Main Functions of Cytoplasm
■ The cytoplasm provides support to the cell and suspends cell organelles and cellular molecules within it.
■ The cytoplasm is the site for most of the metabolic reactions of the cells.
■ Many metabolic processes occur in the cytoplasm like protein synthesis, the first stage of cellular respiration (known as glycolysis), mitosis, and meiosis etc.
■ One of the important functions of cytoplasm is that it provides proper shape to cells. It fills the cells thus allowing the organelles to remain in place.
■ The cytoplasm acts as a regulator and protects the cell’s genetic material as well as cellular organisms from damage by motion and collision with other cells.
■ The cytoplasm contains many enzymes that are crucial in the breakdown of the waste products and to perform enzymatic reactions.

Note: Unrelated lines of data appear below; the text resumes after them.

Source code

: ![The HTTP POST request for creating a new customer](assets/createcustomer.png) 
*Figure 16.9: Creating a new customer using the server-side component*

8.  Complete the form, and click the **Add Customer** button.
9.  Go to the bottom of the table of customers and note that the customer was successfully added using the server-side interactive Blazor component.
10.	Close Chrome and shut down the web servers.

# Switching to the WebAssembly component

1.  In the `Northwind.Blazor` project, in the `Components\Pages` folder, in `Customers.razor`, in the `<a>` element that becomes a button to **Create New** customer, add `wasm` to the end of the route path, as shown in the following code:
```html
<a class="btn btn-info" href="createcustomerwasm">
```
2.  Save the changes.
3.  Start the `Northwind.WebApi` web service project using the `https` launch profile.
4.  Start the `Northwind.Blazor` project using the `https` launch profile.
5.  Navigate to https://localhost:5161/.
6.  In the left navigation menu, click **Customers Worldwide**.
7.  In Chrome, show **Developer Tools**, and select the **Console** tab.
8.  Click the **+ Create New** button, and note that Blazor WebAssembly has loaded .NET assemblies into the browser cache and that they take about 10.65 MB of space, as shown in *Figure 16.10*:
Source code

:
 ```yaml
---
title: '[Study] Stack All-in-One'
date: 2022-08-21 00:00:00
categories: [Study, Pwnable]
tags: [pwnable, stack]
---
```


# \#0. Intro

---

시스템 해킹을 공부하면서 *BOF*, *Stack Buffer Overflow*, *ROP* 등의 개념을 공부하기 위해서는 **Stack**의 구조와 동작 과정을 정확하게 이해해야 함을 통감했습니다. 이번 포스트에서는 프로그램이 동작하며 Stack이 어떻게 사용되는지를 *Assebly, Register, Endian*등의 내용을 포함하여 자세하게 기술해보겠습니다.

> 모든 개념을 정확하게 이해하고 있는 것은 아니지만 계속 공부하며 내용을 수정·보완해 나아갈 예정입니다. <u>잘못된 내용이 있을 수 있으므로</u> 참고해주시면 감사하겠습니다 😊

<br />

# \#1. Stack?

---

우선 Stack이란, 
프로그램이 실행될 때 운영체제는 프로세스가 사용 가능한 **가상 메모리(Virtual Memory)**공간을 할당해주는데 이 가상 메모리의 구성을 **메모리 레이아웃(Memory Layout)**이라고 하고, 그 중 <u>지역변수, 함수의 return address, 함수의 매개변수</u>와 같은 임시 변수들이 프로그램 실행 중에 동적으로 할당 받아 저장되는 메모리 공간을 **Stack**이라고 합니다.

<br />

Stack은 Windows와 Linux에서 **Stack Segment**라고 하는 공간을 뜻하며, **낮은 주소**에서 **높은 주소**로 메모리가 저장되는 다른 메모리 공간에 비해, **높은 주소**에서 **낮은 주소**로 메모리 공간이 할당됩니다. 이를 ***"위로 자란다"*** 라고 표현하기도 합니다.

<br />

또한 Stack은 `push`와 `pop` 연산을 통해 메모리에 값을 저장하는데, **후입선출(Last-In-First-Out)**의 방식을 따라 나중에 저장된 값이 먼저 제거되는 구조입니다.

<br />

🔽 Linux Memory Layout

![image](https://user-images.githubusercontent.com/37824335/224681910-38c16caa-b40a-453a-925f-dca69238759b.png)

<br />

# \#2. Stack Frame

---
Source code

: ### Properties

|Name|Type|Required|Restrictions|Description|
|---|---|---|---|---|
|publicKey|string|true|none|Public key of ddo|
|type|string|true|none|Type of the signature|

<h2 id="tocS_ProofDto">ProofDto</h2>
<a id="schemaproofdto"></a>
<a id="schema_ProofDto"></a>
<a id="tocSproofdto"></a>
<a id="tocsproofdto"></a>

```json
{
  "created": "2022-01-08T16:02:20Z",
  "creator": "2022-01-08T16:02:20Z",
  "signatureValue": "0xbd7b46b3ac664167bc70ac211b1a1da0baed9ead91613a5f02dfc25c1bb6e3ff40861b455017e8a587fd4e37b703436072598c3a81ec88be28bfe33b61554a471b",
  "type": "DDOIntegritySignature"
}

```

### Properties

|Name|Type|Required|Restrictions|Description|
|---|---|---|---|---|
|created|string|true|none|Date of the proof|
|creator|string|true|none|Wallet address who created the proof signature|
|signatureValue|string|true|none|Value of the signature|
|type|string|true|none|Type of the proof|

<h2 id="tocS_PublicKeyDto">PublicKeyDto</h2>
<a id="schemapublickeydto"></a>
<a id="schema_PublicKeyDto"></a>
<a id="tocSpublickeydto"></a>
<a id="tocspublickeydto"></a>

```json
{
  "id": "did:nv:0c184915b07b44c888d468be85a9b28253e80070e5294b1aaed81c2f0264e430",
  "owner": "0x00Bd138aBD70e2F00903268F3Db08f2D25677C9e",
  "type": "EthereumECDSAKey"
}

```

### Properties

■ Another important function of the cytoplasm is it is involved in the transportation and removal of waste products from the cells through vesicles.
■ Glycolysis occurs in the cytoplasm. This reaction provides intermediates used by mitochondria to generate ATP.
■ The main function of the cytoplasm is it allows cells to maintain their turgidity, which enables the cells to hold their proper shape.
■ Translation of mRNA into proteins in ribosomes also occurs primarily in the cytoplasm.
■ In cytoplasm cyclosis occurs also called Cytoplasmic streaming ( The process in which substances are circulated within a cell. ) Cyclosus occurs in a different types such as plant cells, amoeba, protozoa, and fungi, etc.
■ Cytoplasm functions as a storage site, Various chemical molecules like lipids, fats, starch, etc) can be found floating within the cytoplasm.
■ The cytoplasm is rapidly realigned during cell division and the microtubules are formed into a spindle that attaches to the chromosomes and separates them into two daughter cells.
■ The cytoplasm also contains monomers that create the cytoskeleton, which is necessary for cells to have a specialized shape, in addition to being important for normal cell activities. For example, neurons with their long axons need intermediate filaments, fine tubes, and actin filaments to secure a frame.